| TEKST DO PRZECZYTANIA |
────────────────────
Zbigniew Rau zastąpił Jacka Czaputowicza na stanowisku Ministra Spraw Zagranicznych – poinformował PAP. Rau jest profesorem nauk prawnych z Łodzi, byłym senatorem i wojewodą łódzkim. Przed nominacją piastował funkcję posła i przewodniczącego Komisji Spraw Zagranicznych.

Jak poinformowała w czwartek Polska Agencja Prasowa, profesor nauk prawnych i były wojewoda łódzki Zbigniew Rau zastąpił Jacka Czaputowicza na stanowisku Ministra Spraw Zagranicznych.

“Zaproponowaliśmy tę funkcję już jakiś czas temu, w ślad za oświadczeniem pana ministra Jacka Czaputowicza o rezygnacji, panu przewodniczącemu komisji spraw zagranicznych w Sejmie Zbigniewowi Rauowi” – poinformował na konferencji prasowej premier Mateusz Morawiecki. Decyzja miała być konsultowana z prezydentem Dudą.

Tuż przed ogłoszeniem wyborów Rau przekonywał, że ministerstwo będzie kontynuować swoją politykę. “To na pewno będzie kontynuacja, nie można teraz zmieniać polityki zagranicznej, bo zgodnie z naszą konstytucją to przecież premier w porozumieniu z prezydentem ją wyznacza, nic się tutaj nie może zmienić” – informował.

Nowy minister jest także zwolennikiem prowadzonej przez Polskę polityki względem Białorusi. “Nasza polityka zagraniczna jest na właściwym kursie, potwierdza to nasza dynamiczna reakcja na wydarzenia na Białorusi, zdolność mobilizacji najważniejszych podmiotów UE – nasze geopolityczne know-how zostało raz jeszcze potwierdzone w kwestii Białorusi. Teraz trzeba tego dopilnować” – dodał.
────────────────────
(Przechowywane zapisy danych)

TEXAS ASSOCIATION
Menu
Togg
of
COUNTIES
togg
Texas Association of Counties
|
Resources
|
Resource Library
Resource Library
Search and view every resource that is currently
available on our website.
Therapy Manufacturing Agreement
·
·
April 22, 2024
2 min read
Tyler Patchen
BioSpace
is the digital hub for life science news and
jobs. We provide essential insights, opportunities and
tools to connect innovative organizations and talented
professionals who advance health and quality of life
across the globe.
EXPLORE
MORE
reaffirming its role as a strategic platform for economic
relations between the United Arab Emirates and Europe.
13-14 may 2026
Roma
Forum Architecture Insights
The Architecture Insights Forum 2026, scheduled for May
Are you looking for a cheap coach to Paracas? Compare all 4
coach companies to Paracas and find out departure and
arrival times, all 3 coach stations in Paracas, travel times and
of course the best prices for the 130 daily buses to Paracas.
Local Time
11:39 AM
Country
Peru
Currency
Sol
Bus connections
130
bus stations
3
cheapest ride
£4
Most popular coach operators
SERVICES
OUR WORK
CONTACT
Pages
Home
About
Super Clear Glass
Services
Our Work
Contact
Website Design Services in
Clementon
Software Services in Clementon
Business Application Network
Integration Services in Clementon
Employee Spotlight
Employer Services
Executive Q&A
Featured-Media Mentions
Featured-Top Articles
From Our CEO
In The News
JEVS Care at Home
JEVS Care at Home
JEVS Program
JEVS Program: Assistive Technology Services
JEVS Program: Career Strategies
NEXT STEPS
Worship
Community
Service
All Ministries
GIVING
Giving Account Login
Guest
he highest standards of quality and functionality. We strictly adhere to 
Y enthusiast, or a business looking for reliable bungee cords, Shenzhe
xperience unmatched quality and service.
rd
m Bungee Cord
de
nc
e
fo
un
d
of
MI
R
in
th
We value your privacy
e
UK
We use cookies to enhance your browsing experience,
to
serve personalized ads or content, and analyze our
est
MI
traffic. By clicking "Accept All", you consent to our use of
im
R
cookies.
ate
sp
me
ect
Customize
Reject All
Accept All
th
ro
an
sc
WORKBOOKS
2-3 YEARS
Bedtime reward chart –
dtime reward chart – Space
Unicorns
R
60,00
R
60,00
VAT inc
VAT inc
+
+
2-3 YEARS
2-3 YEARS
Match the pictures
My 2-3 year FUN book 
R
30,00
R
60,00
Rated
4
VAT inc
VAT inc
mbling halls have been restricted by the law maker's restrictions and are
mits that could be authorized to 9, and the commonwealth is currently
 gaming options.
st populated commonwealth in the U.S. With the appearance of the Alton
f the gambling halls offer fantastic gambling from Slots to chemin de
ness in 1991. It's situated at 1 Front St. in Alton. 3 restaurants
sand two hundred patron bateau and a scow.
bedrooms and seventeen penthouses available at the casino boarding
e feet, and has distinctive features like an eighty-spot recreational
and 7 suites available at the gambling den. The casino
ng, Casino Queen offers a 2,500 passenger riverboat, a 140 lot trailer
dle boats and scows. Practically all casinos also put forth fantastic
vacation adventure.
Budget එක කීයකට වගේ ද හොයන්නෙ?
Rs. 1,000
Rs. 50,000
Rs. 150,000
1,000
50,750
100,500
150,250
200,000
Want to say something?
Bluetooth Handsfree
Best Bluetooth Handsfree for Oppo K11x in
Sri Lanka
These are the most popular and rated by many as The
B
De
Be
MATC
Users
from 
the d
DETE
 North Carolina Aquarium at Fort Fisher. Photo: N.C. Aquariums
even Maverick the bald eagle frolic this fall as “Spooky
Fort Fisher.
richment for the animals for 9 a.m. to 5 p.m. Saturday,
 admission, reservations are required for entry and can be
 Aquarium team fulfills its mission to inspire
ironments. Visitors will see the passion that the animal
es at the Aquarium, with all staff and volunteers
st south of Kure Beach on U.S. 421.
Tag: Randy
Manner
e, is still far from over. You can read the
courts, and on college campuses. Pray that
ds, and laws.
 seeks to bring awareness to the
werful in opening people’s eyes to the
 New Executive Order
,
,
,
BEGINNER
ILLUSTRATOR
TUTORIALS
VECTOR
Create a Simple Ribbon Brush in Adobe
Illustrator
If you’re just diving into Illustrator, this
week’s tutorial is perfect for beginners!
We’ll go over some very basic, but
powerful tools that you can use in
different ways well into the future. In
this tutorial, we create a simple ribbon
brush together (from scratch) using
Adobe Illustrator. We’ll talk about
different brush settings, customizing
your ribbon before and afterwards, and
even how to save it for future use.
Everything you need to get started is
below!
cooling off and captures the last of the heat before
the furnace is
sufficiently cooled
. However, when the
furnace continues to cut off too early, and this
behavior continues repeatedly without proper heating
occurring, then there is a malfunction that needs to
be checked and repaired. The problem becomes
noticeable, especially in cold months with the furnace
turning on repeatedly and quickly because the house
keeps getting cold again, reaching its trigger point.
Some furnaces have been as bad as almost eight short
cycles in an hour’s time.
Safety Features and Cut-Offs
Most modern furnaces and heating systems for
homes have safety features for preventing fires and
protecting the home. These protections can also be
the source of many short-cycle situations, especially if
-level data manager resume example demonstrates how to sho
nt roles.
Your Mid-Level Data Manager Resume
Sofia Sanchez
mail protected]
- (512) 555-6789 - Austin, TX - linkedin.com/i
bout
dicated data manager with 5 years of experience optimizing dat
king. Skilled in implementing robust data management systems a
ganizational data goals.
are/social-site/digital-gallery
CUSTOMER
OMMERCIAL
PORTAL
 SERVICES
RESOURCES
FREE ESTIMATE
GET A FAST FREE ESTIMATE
────────────────────
| DO WYKONANIA |
1. Kto według tekstu o zmianie w MSZ zastąpił Jacka Czaputowicza na stanowisku Ministra Spraw Zagranicznych?
2. Wypisz bez żadnych zmian wiersze zapisów od samego początku w dół aż do wiersza zawierającego „Are you looking”, łącznie z pierwszym i tym ostatnim.
Tekst i zapisy pochodzą z dwóch różnych źródeł.

| ODPOWIEDZI DO ZADAŃ |
1. Zbigniew Rau.

2.
TEXAS ASSOCIATION
Menu
Togg
of
COUNTIES
togg
Texas Association of Counties
|
Resources
|
Resource Library
Resource Library
Search and view every resource that is currently
available on our website.
Therapy Manufacturing Agreement
·
·
April 22, 2024
2 min read
Tyler Patchen
BioSpace
is the digital hub for life science news and
jobs. We provide essential insights, opportunities and
tools to connect innovative organizations and talented
professionals who advance health and quality of life
across the globe.
EXPLORE
MORE
reaffirming its role as a strategic platform for economic
relations between the United Arab Emirates and Europe.
13-14 may 2026
Roma
Forum Architecture Insights
The Architecture Insights Forum 2026, scheduled for May
Are you looking for a cheap coach to Paracas? Compare all 4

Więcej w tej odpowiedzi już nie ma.